**Your goal**
Could you please find each line in the records that contains the word "Carolina" and copy it?

**Available data**
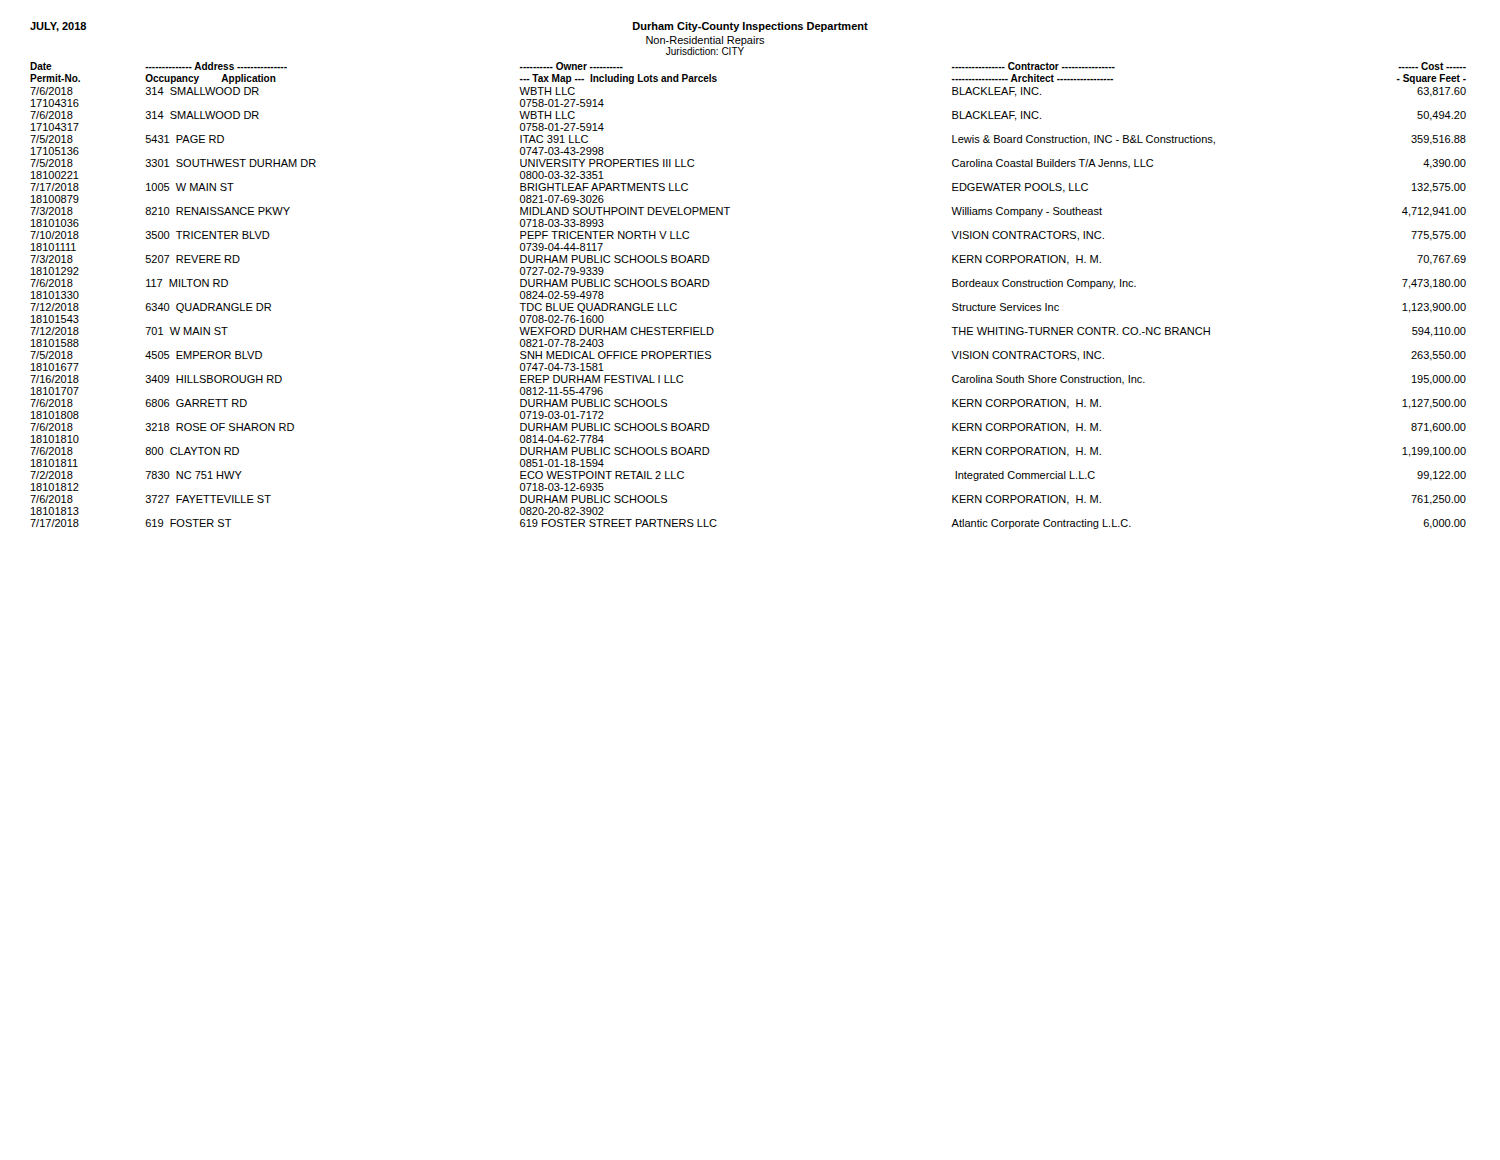JULY, 2018
Durham City-County Inspections Department
Non-Residential Repairs
Jurisdiction: CITY
| Date | -------------- Address --------------- | ---------- Owner ---------- | ---------------- Contractor ---------------- | ------ Cost ------ |
| --- | --- | --- | --- | --- |
| Permit-No. | Occupancy Application | --- Tax Map --- Including Lots and Parcels | ----------------- Architect ----------------- | - Square Feet - |
| 7/6/2018 | 314 SMALLWOOD DR | WBTH LLC | BLACKLEAF, INC. | 63,817.60 |
| 17104316 | | 0758-01-27-5914 | | |
| 7/6/2018 | 314 SMALLWOOD DR | WBTH LLC | BLACKLEAF, INC. | 50,494.20 |
| 17104317 | | 0758-01-27-5914 | | |
| 7/5/2018 | 5431 PAGE RD | ITAC 391 LLC | Lewis & Board Construction, INC - B&L Constructions, | 359,516.88 |
| 17105136 | | 0747-03-43-2998 | | |
| 7/5/2018 | 3301 SOUTHWEST DURHAM DR | UNIVERSITY PROPERTIES III LLC | Carolina Coastal Builders T/A Jenns, LLC | 4,390.00 |
| 18100221 | | 0800-03-32-3351 | | |
| 7/17/2018 | 1005 W MAIN ST | BRIGHTLEAF APARTMENTS LLC | EDGEWATER POOLS, LLC | 132,575.00 |
| 18100879 | | 0821-07-69-3026 | | |
| 7/3/2018 | 8210 RENAISSANCE PKWY | MIDLAND SOUTHPOINT DEVELOPMENT | Williams Company - Southeast | 4,712,941.00 |
| 18101036 | | 0718-03-33-8993 | | |
| 7/10/2018 | 3500 TRICENTER BLVD | PEPF TRICENTER NORTH V LLC | VISION CONTRACTORS, INC. | 775,575.00 |
| 18101111 | | 0739-04-44-8117 | | |
| 7/3/2018 | 5207 REVERE RD | DURHAM PUBLIC SCHOOLS BOARD | KERN CORPORATION, H. M. | 70,767.69 |
| 18101292 | | 0727-02-79-9339 | | |
| 7/6/2018 | 117 MILTON RD | DURHAM PUBLIC SCHOOLS BOARD | Bordeaux Construction Company, Inc. | 7,473,180.00 |
| 18101330 | | 0824-02-59-4978 | | |
| 7/12/2018 | 6340 QUADRANGLE DR | TDC BLUE QUADRANGLE LLC | Structure Services Inc | 1,123,900.00 |
| 18101543 | | 0708-02-76-1600 | | |
| 7/12/2018 | 701 W MAIN ST | WEXFORD DURHAM CHESTERFIELD | THE WHITING-TURNER CONTR. CO.-NC BRANCH | 594,110.00 |
| 18101588 | | 0821-07-78-2403 | | |
| 7/5/2018 | 4505 EMPEROR BLVD | SNH MEDICAL OFFICE PROPERTIES | VISION CONTRACTORS, INC. | 263,550.00 |
| 18101677 | | 0747-04-73-1581 | | |
| 7/16/2018 | 3409 HILLSBOROUGH RD | EREP DURHAM FESTIVAL I LLC | Carolina South Shore Construction, Inc. | 195,000.00 |
| 18101707 | | 0812-11-55-4796 | | |
| 7/6/2018 | 6806 GARRETT RD | DURHAM PUBLIC SCHOOLS | KERN CORPORATION, H. M. | 1,127,500.00 |
| 18101808 | | 0719-03-01-7172 | | |
| 7/6/2018 | 3218 ROSE OF SHARON RD | DURHAM PUBLIC SCHOOLS BOARD | KERN CORPORATION, H. M. | 871,600.00 |
| 18101810 | | 0814-04-62-7784 | | |
| 7/6/2018 | 800 CLAYTON RD | DURHAM PUBLIC SCHOOLS BOARD | KERN CORPORATION, H. M. | 1,199,100.00 |
| 18101811 | | 0851-01-18-1594 | | |
| 7/2/2018 | 7830 NC 751 HWY | ECO WESTPOINT RETAIL 2 LLC | Integrated Commercial L.L.C | 99,122.00 |
| 18101812 | | 0718-03-12-6935 | | |
| 7/6/2018 | 3727 FAYETTEVILLE ST | DURHAM PUBLIC SCHOOLS | KERN CORPORATION, H. M. | 761,250.00 |
| 18101813 | | 0820-20-82-3902 | | |
| 7/17/2018 | 619 FOSTER ST | 619 FOSTER STREET PARTNERS LLC | Atlantic Corporate Contracting L.L.C. | 6,000.00 |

**Solution for this task**
| 7/5/2018 | 3301 SOUTHWEST DURHAM DR | UNIVERSITY PROPERTIES III LLC | Carolina Coastal Builders T/A Jenns, LLC | 4,390.00 |
| 7/16/2018 | 3409 HILLSBOROUGH RD | EREP DURHAM FESTIVAL I LLC | Carolina South Shore Construction, Inc. | 195,000.00 |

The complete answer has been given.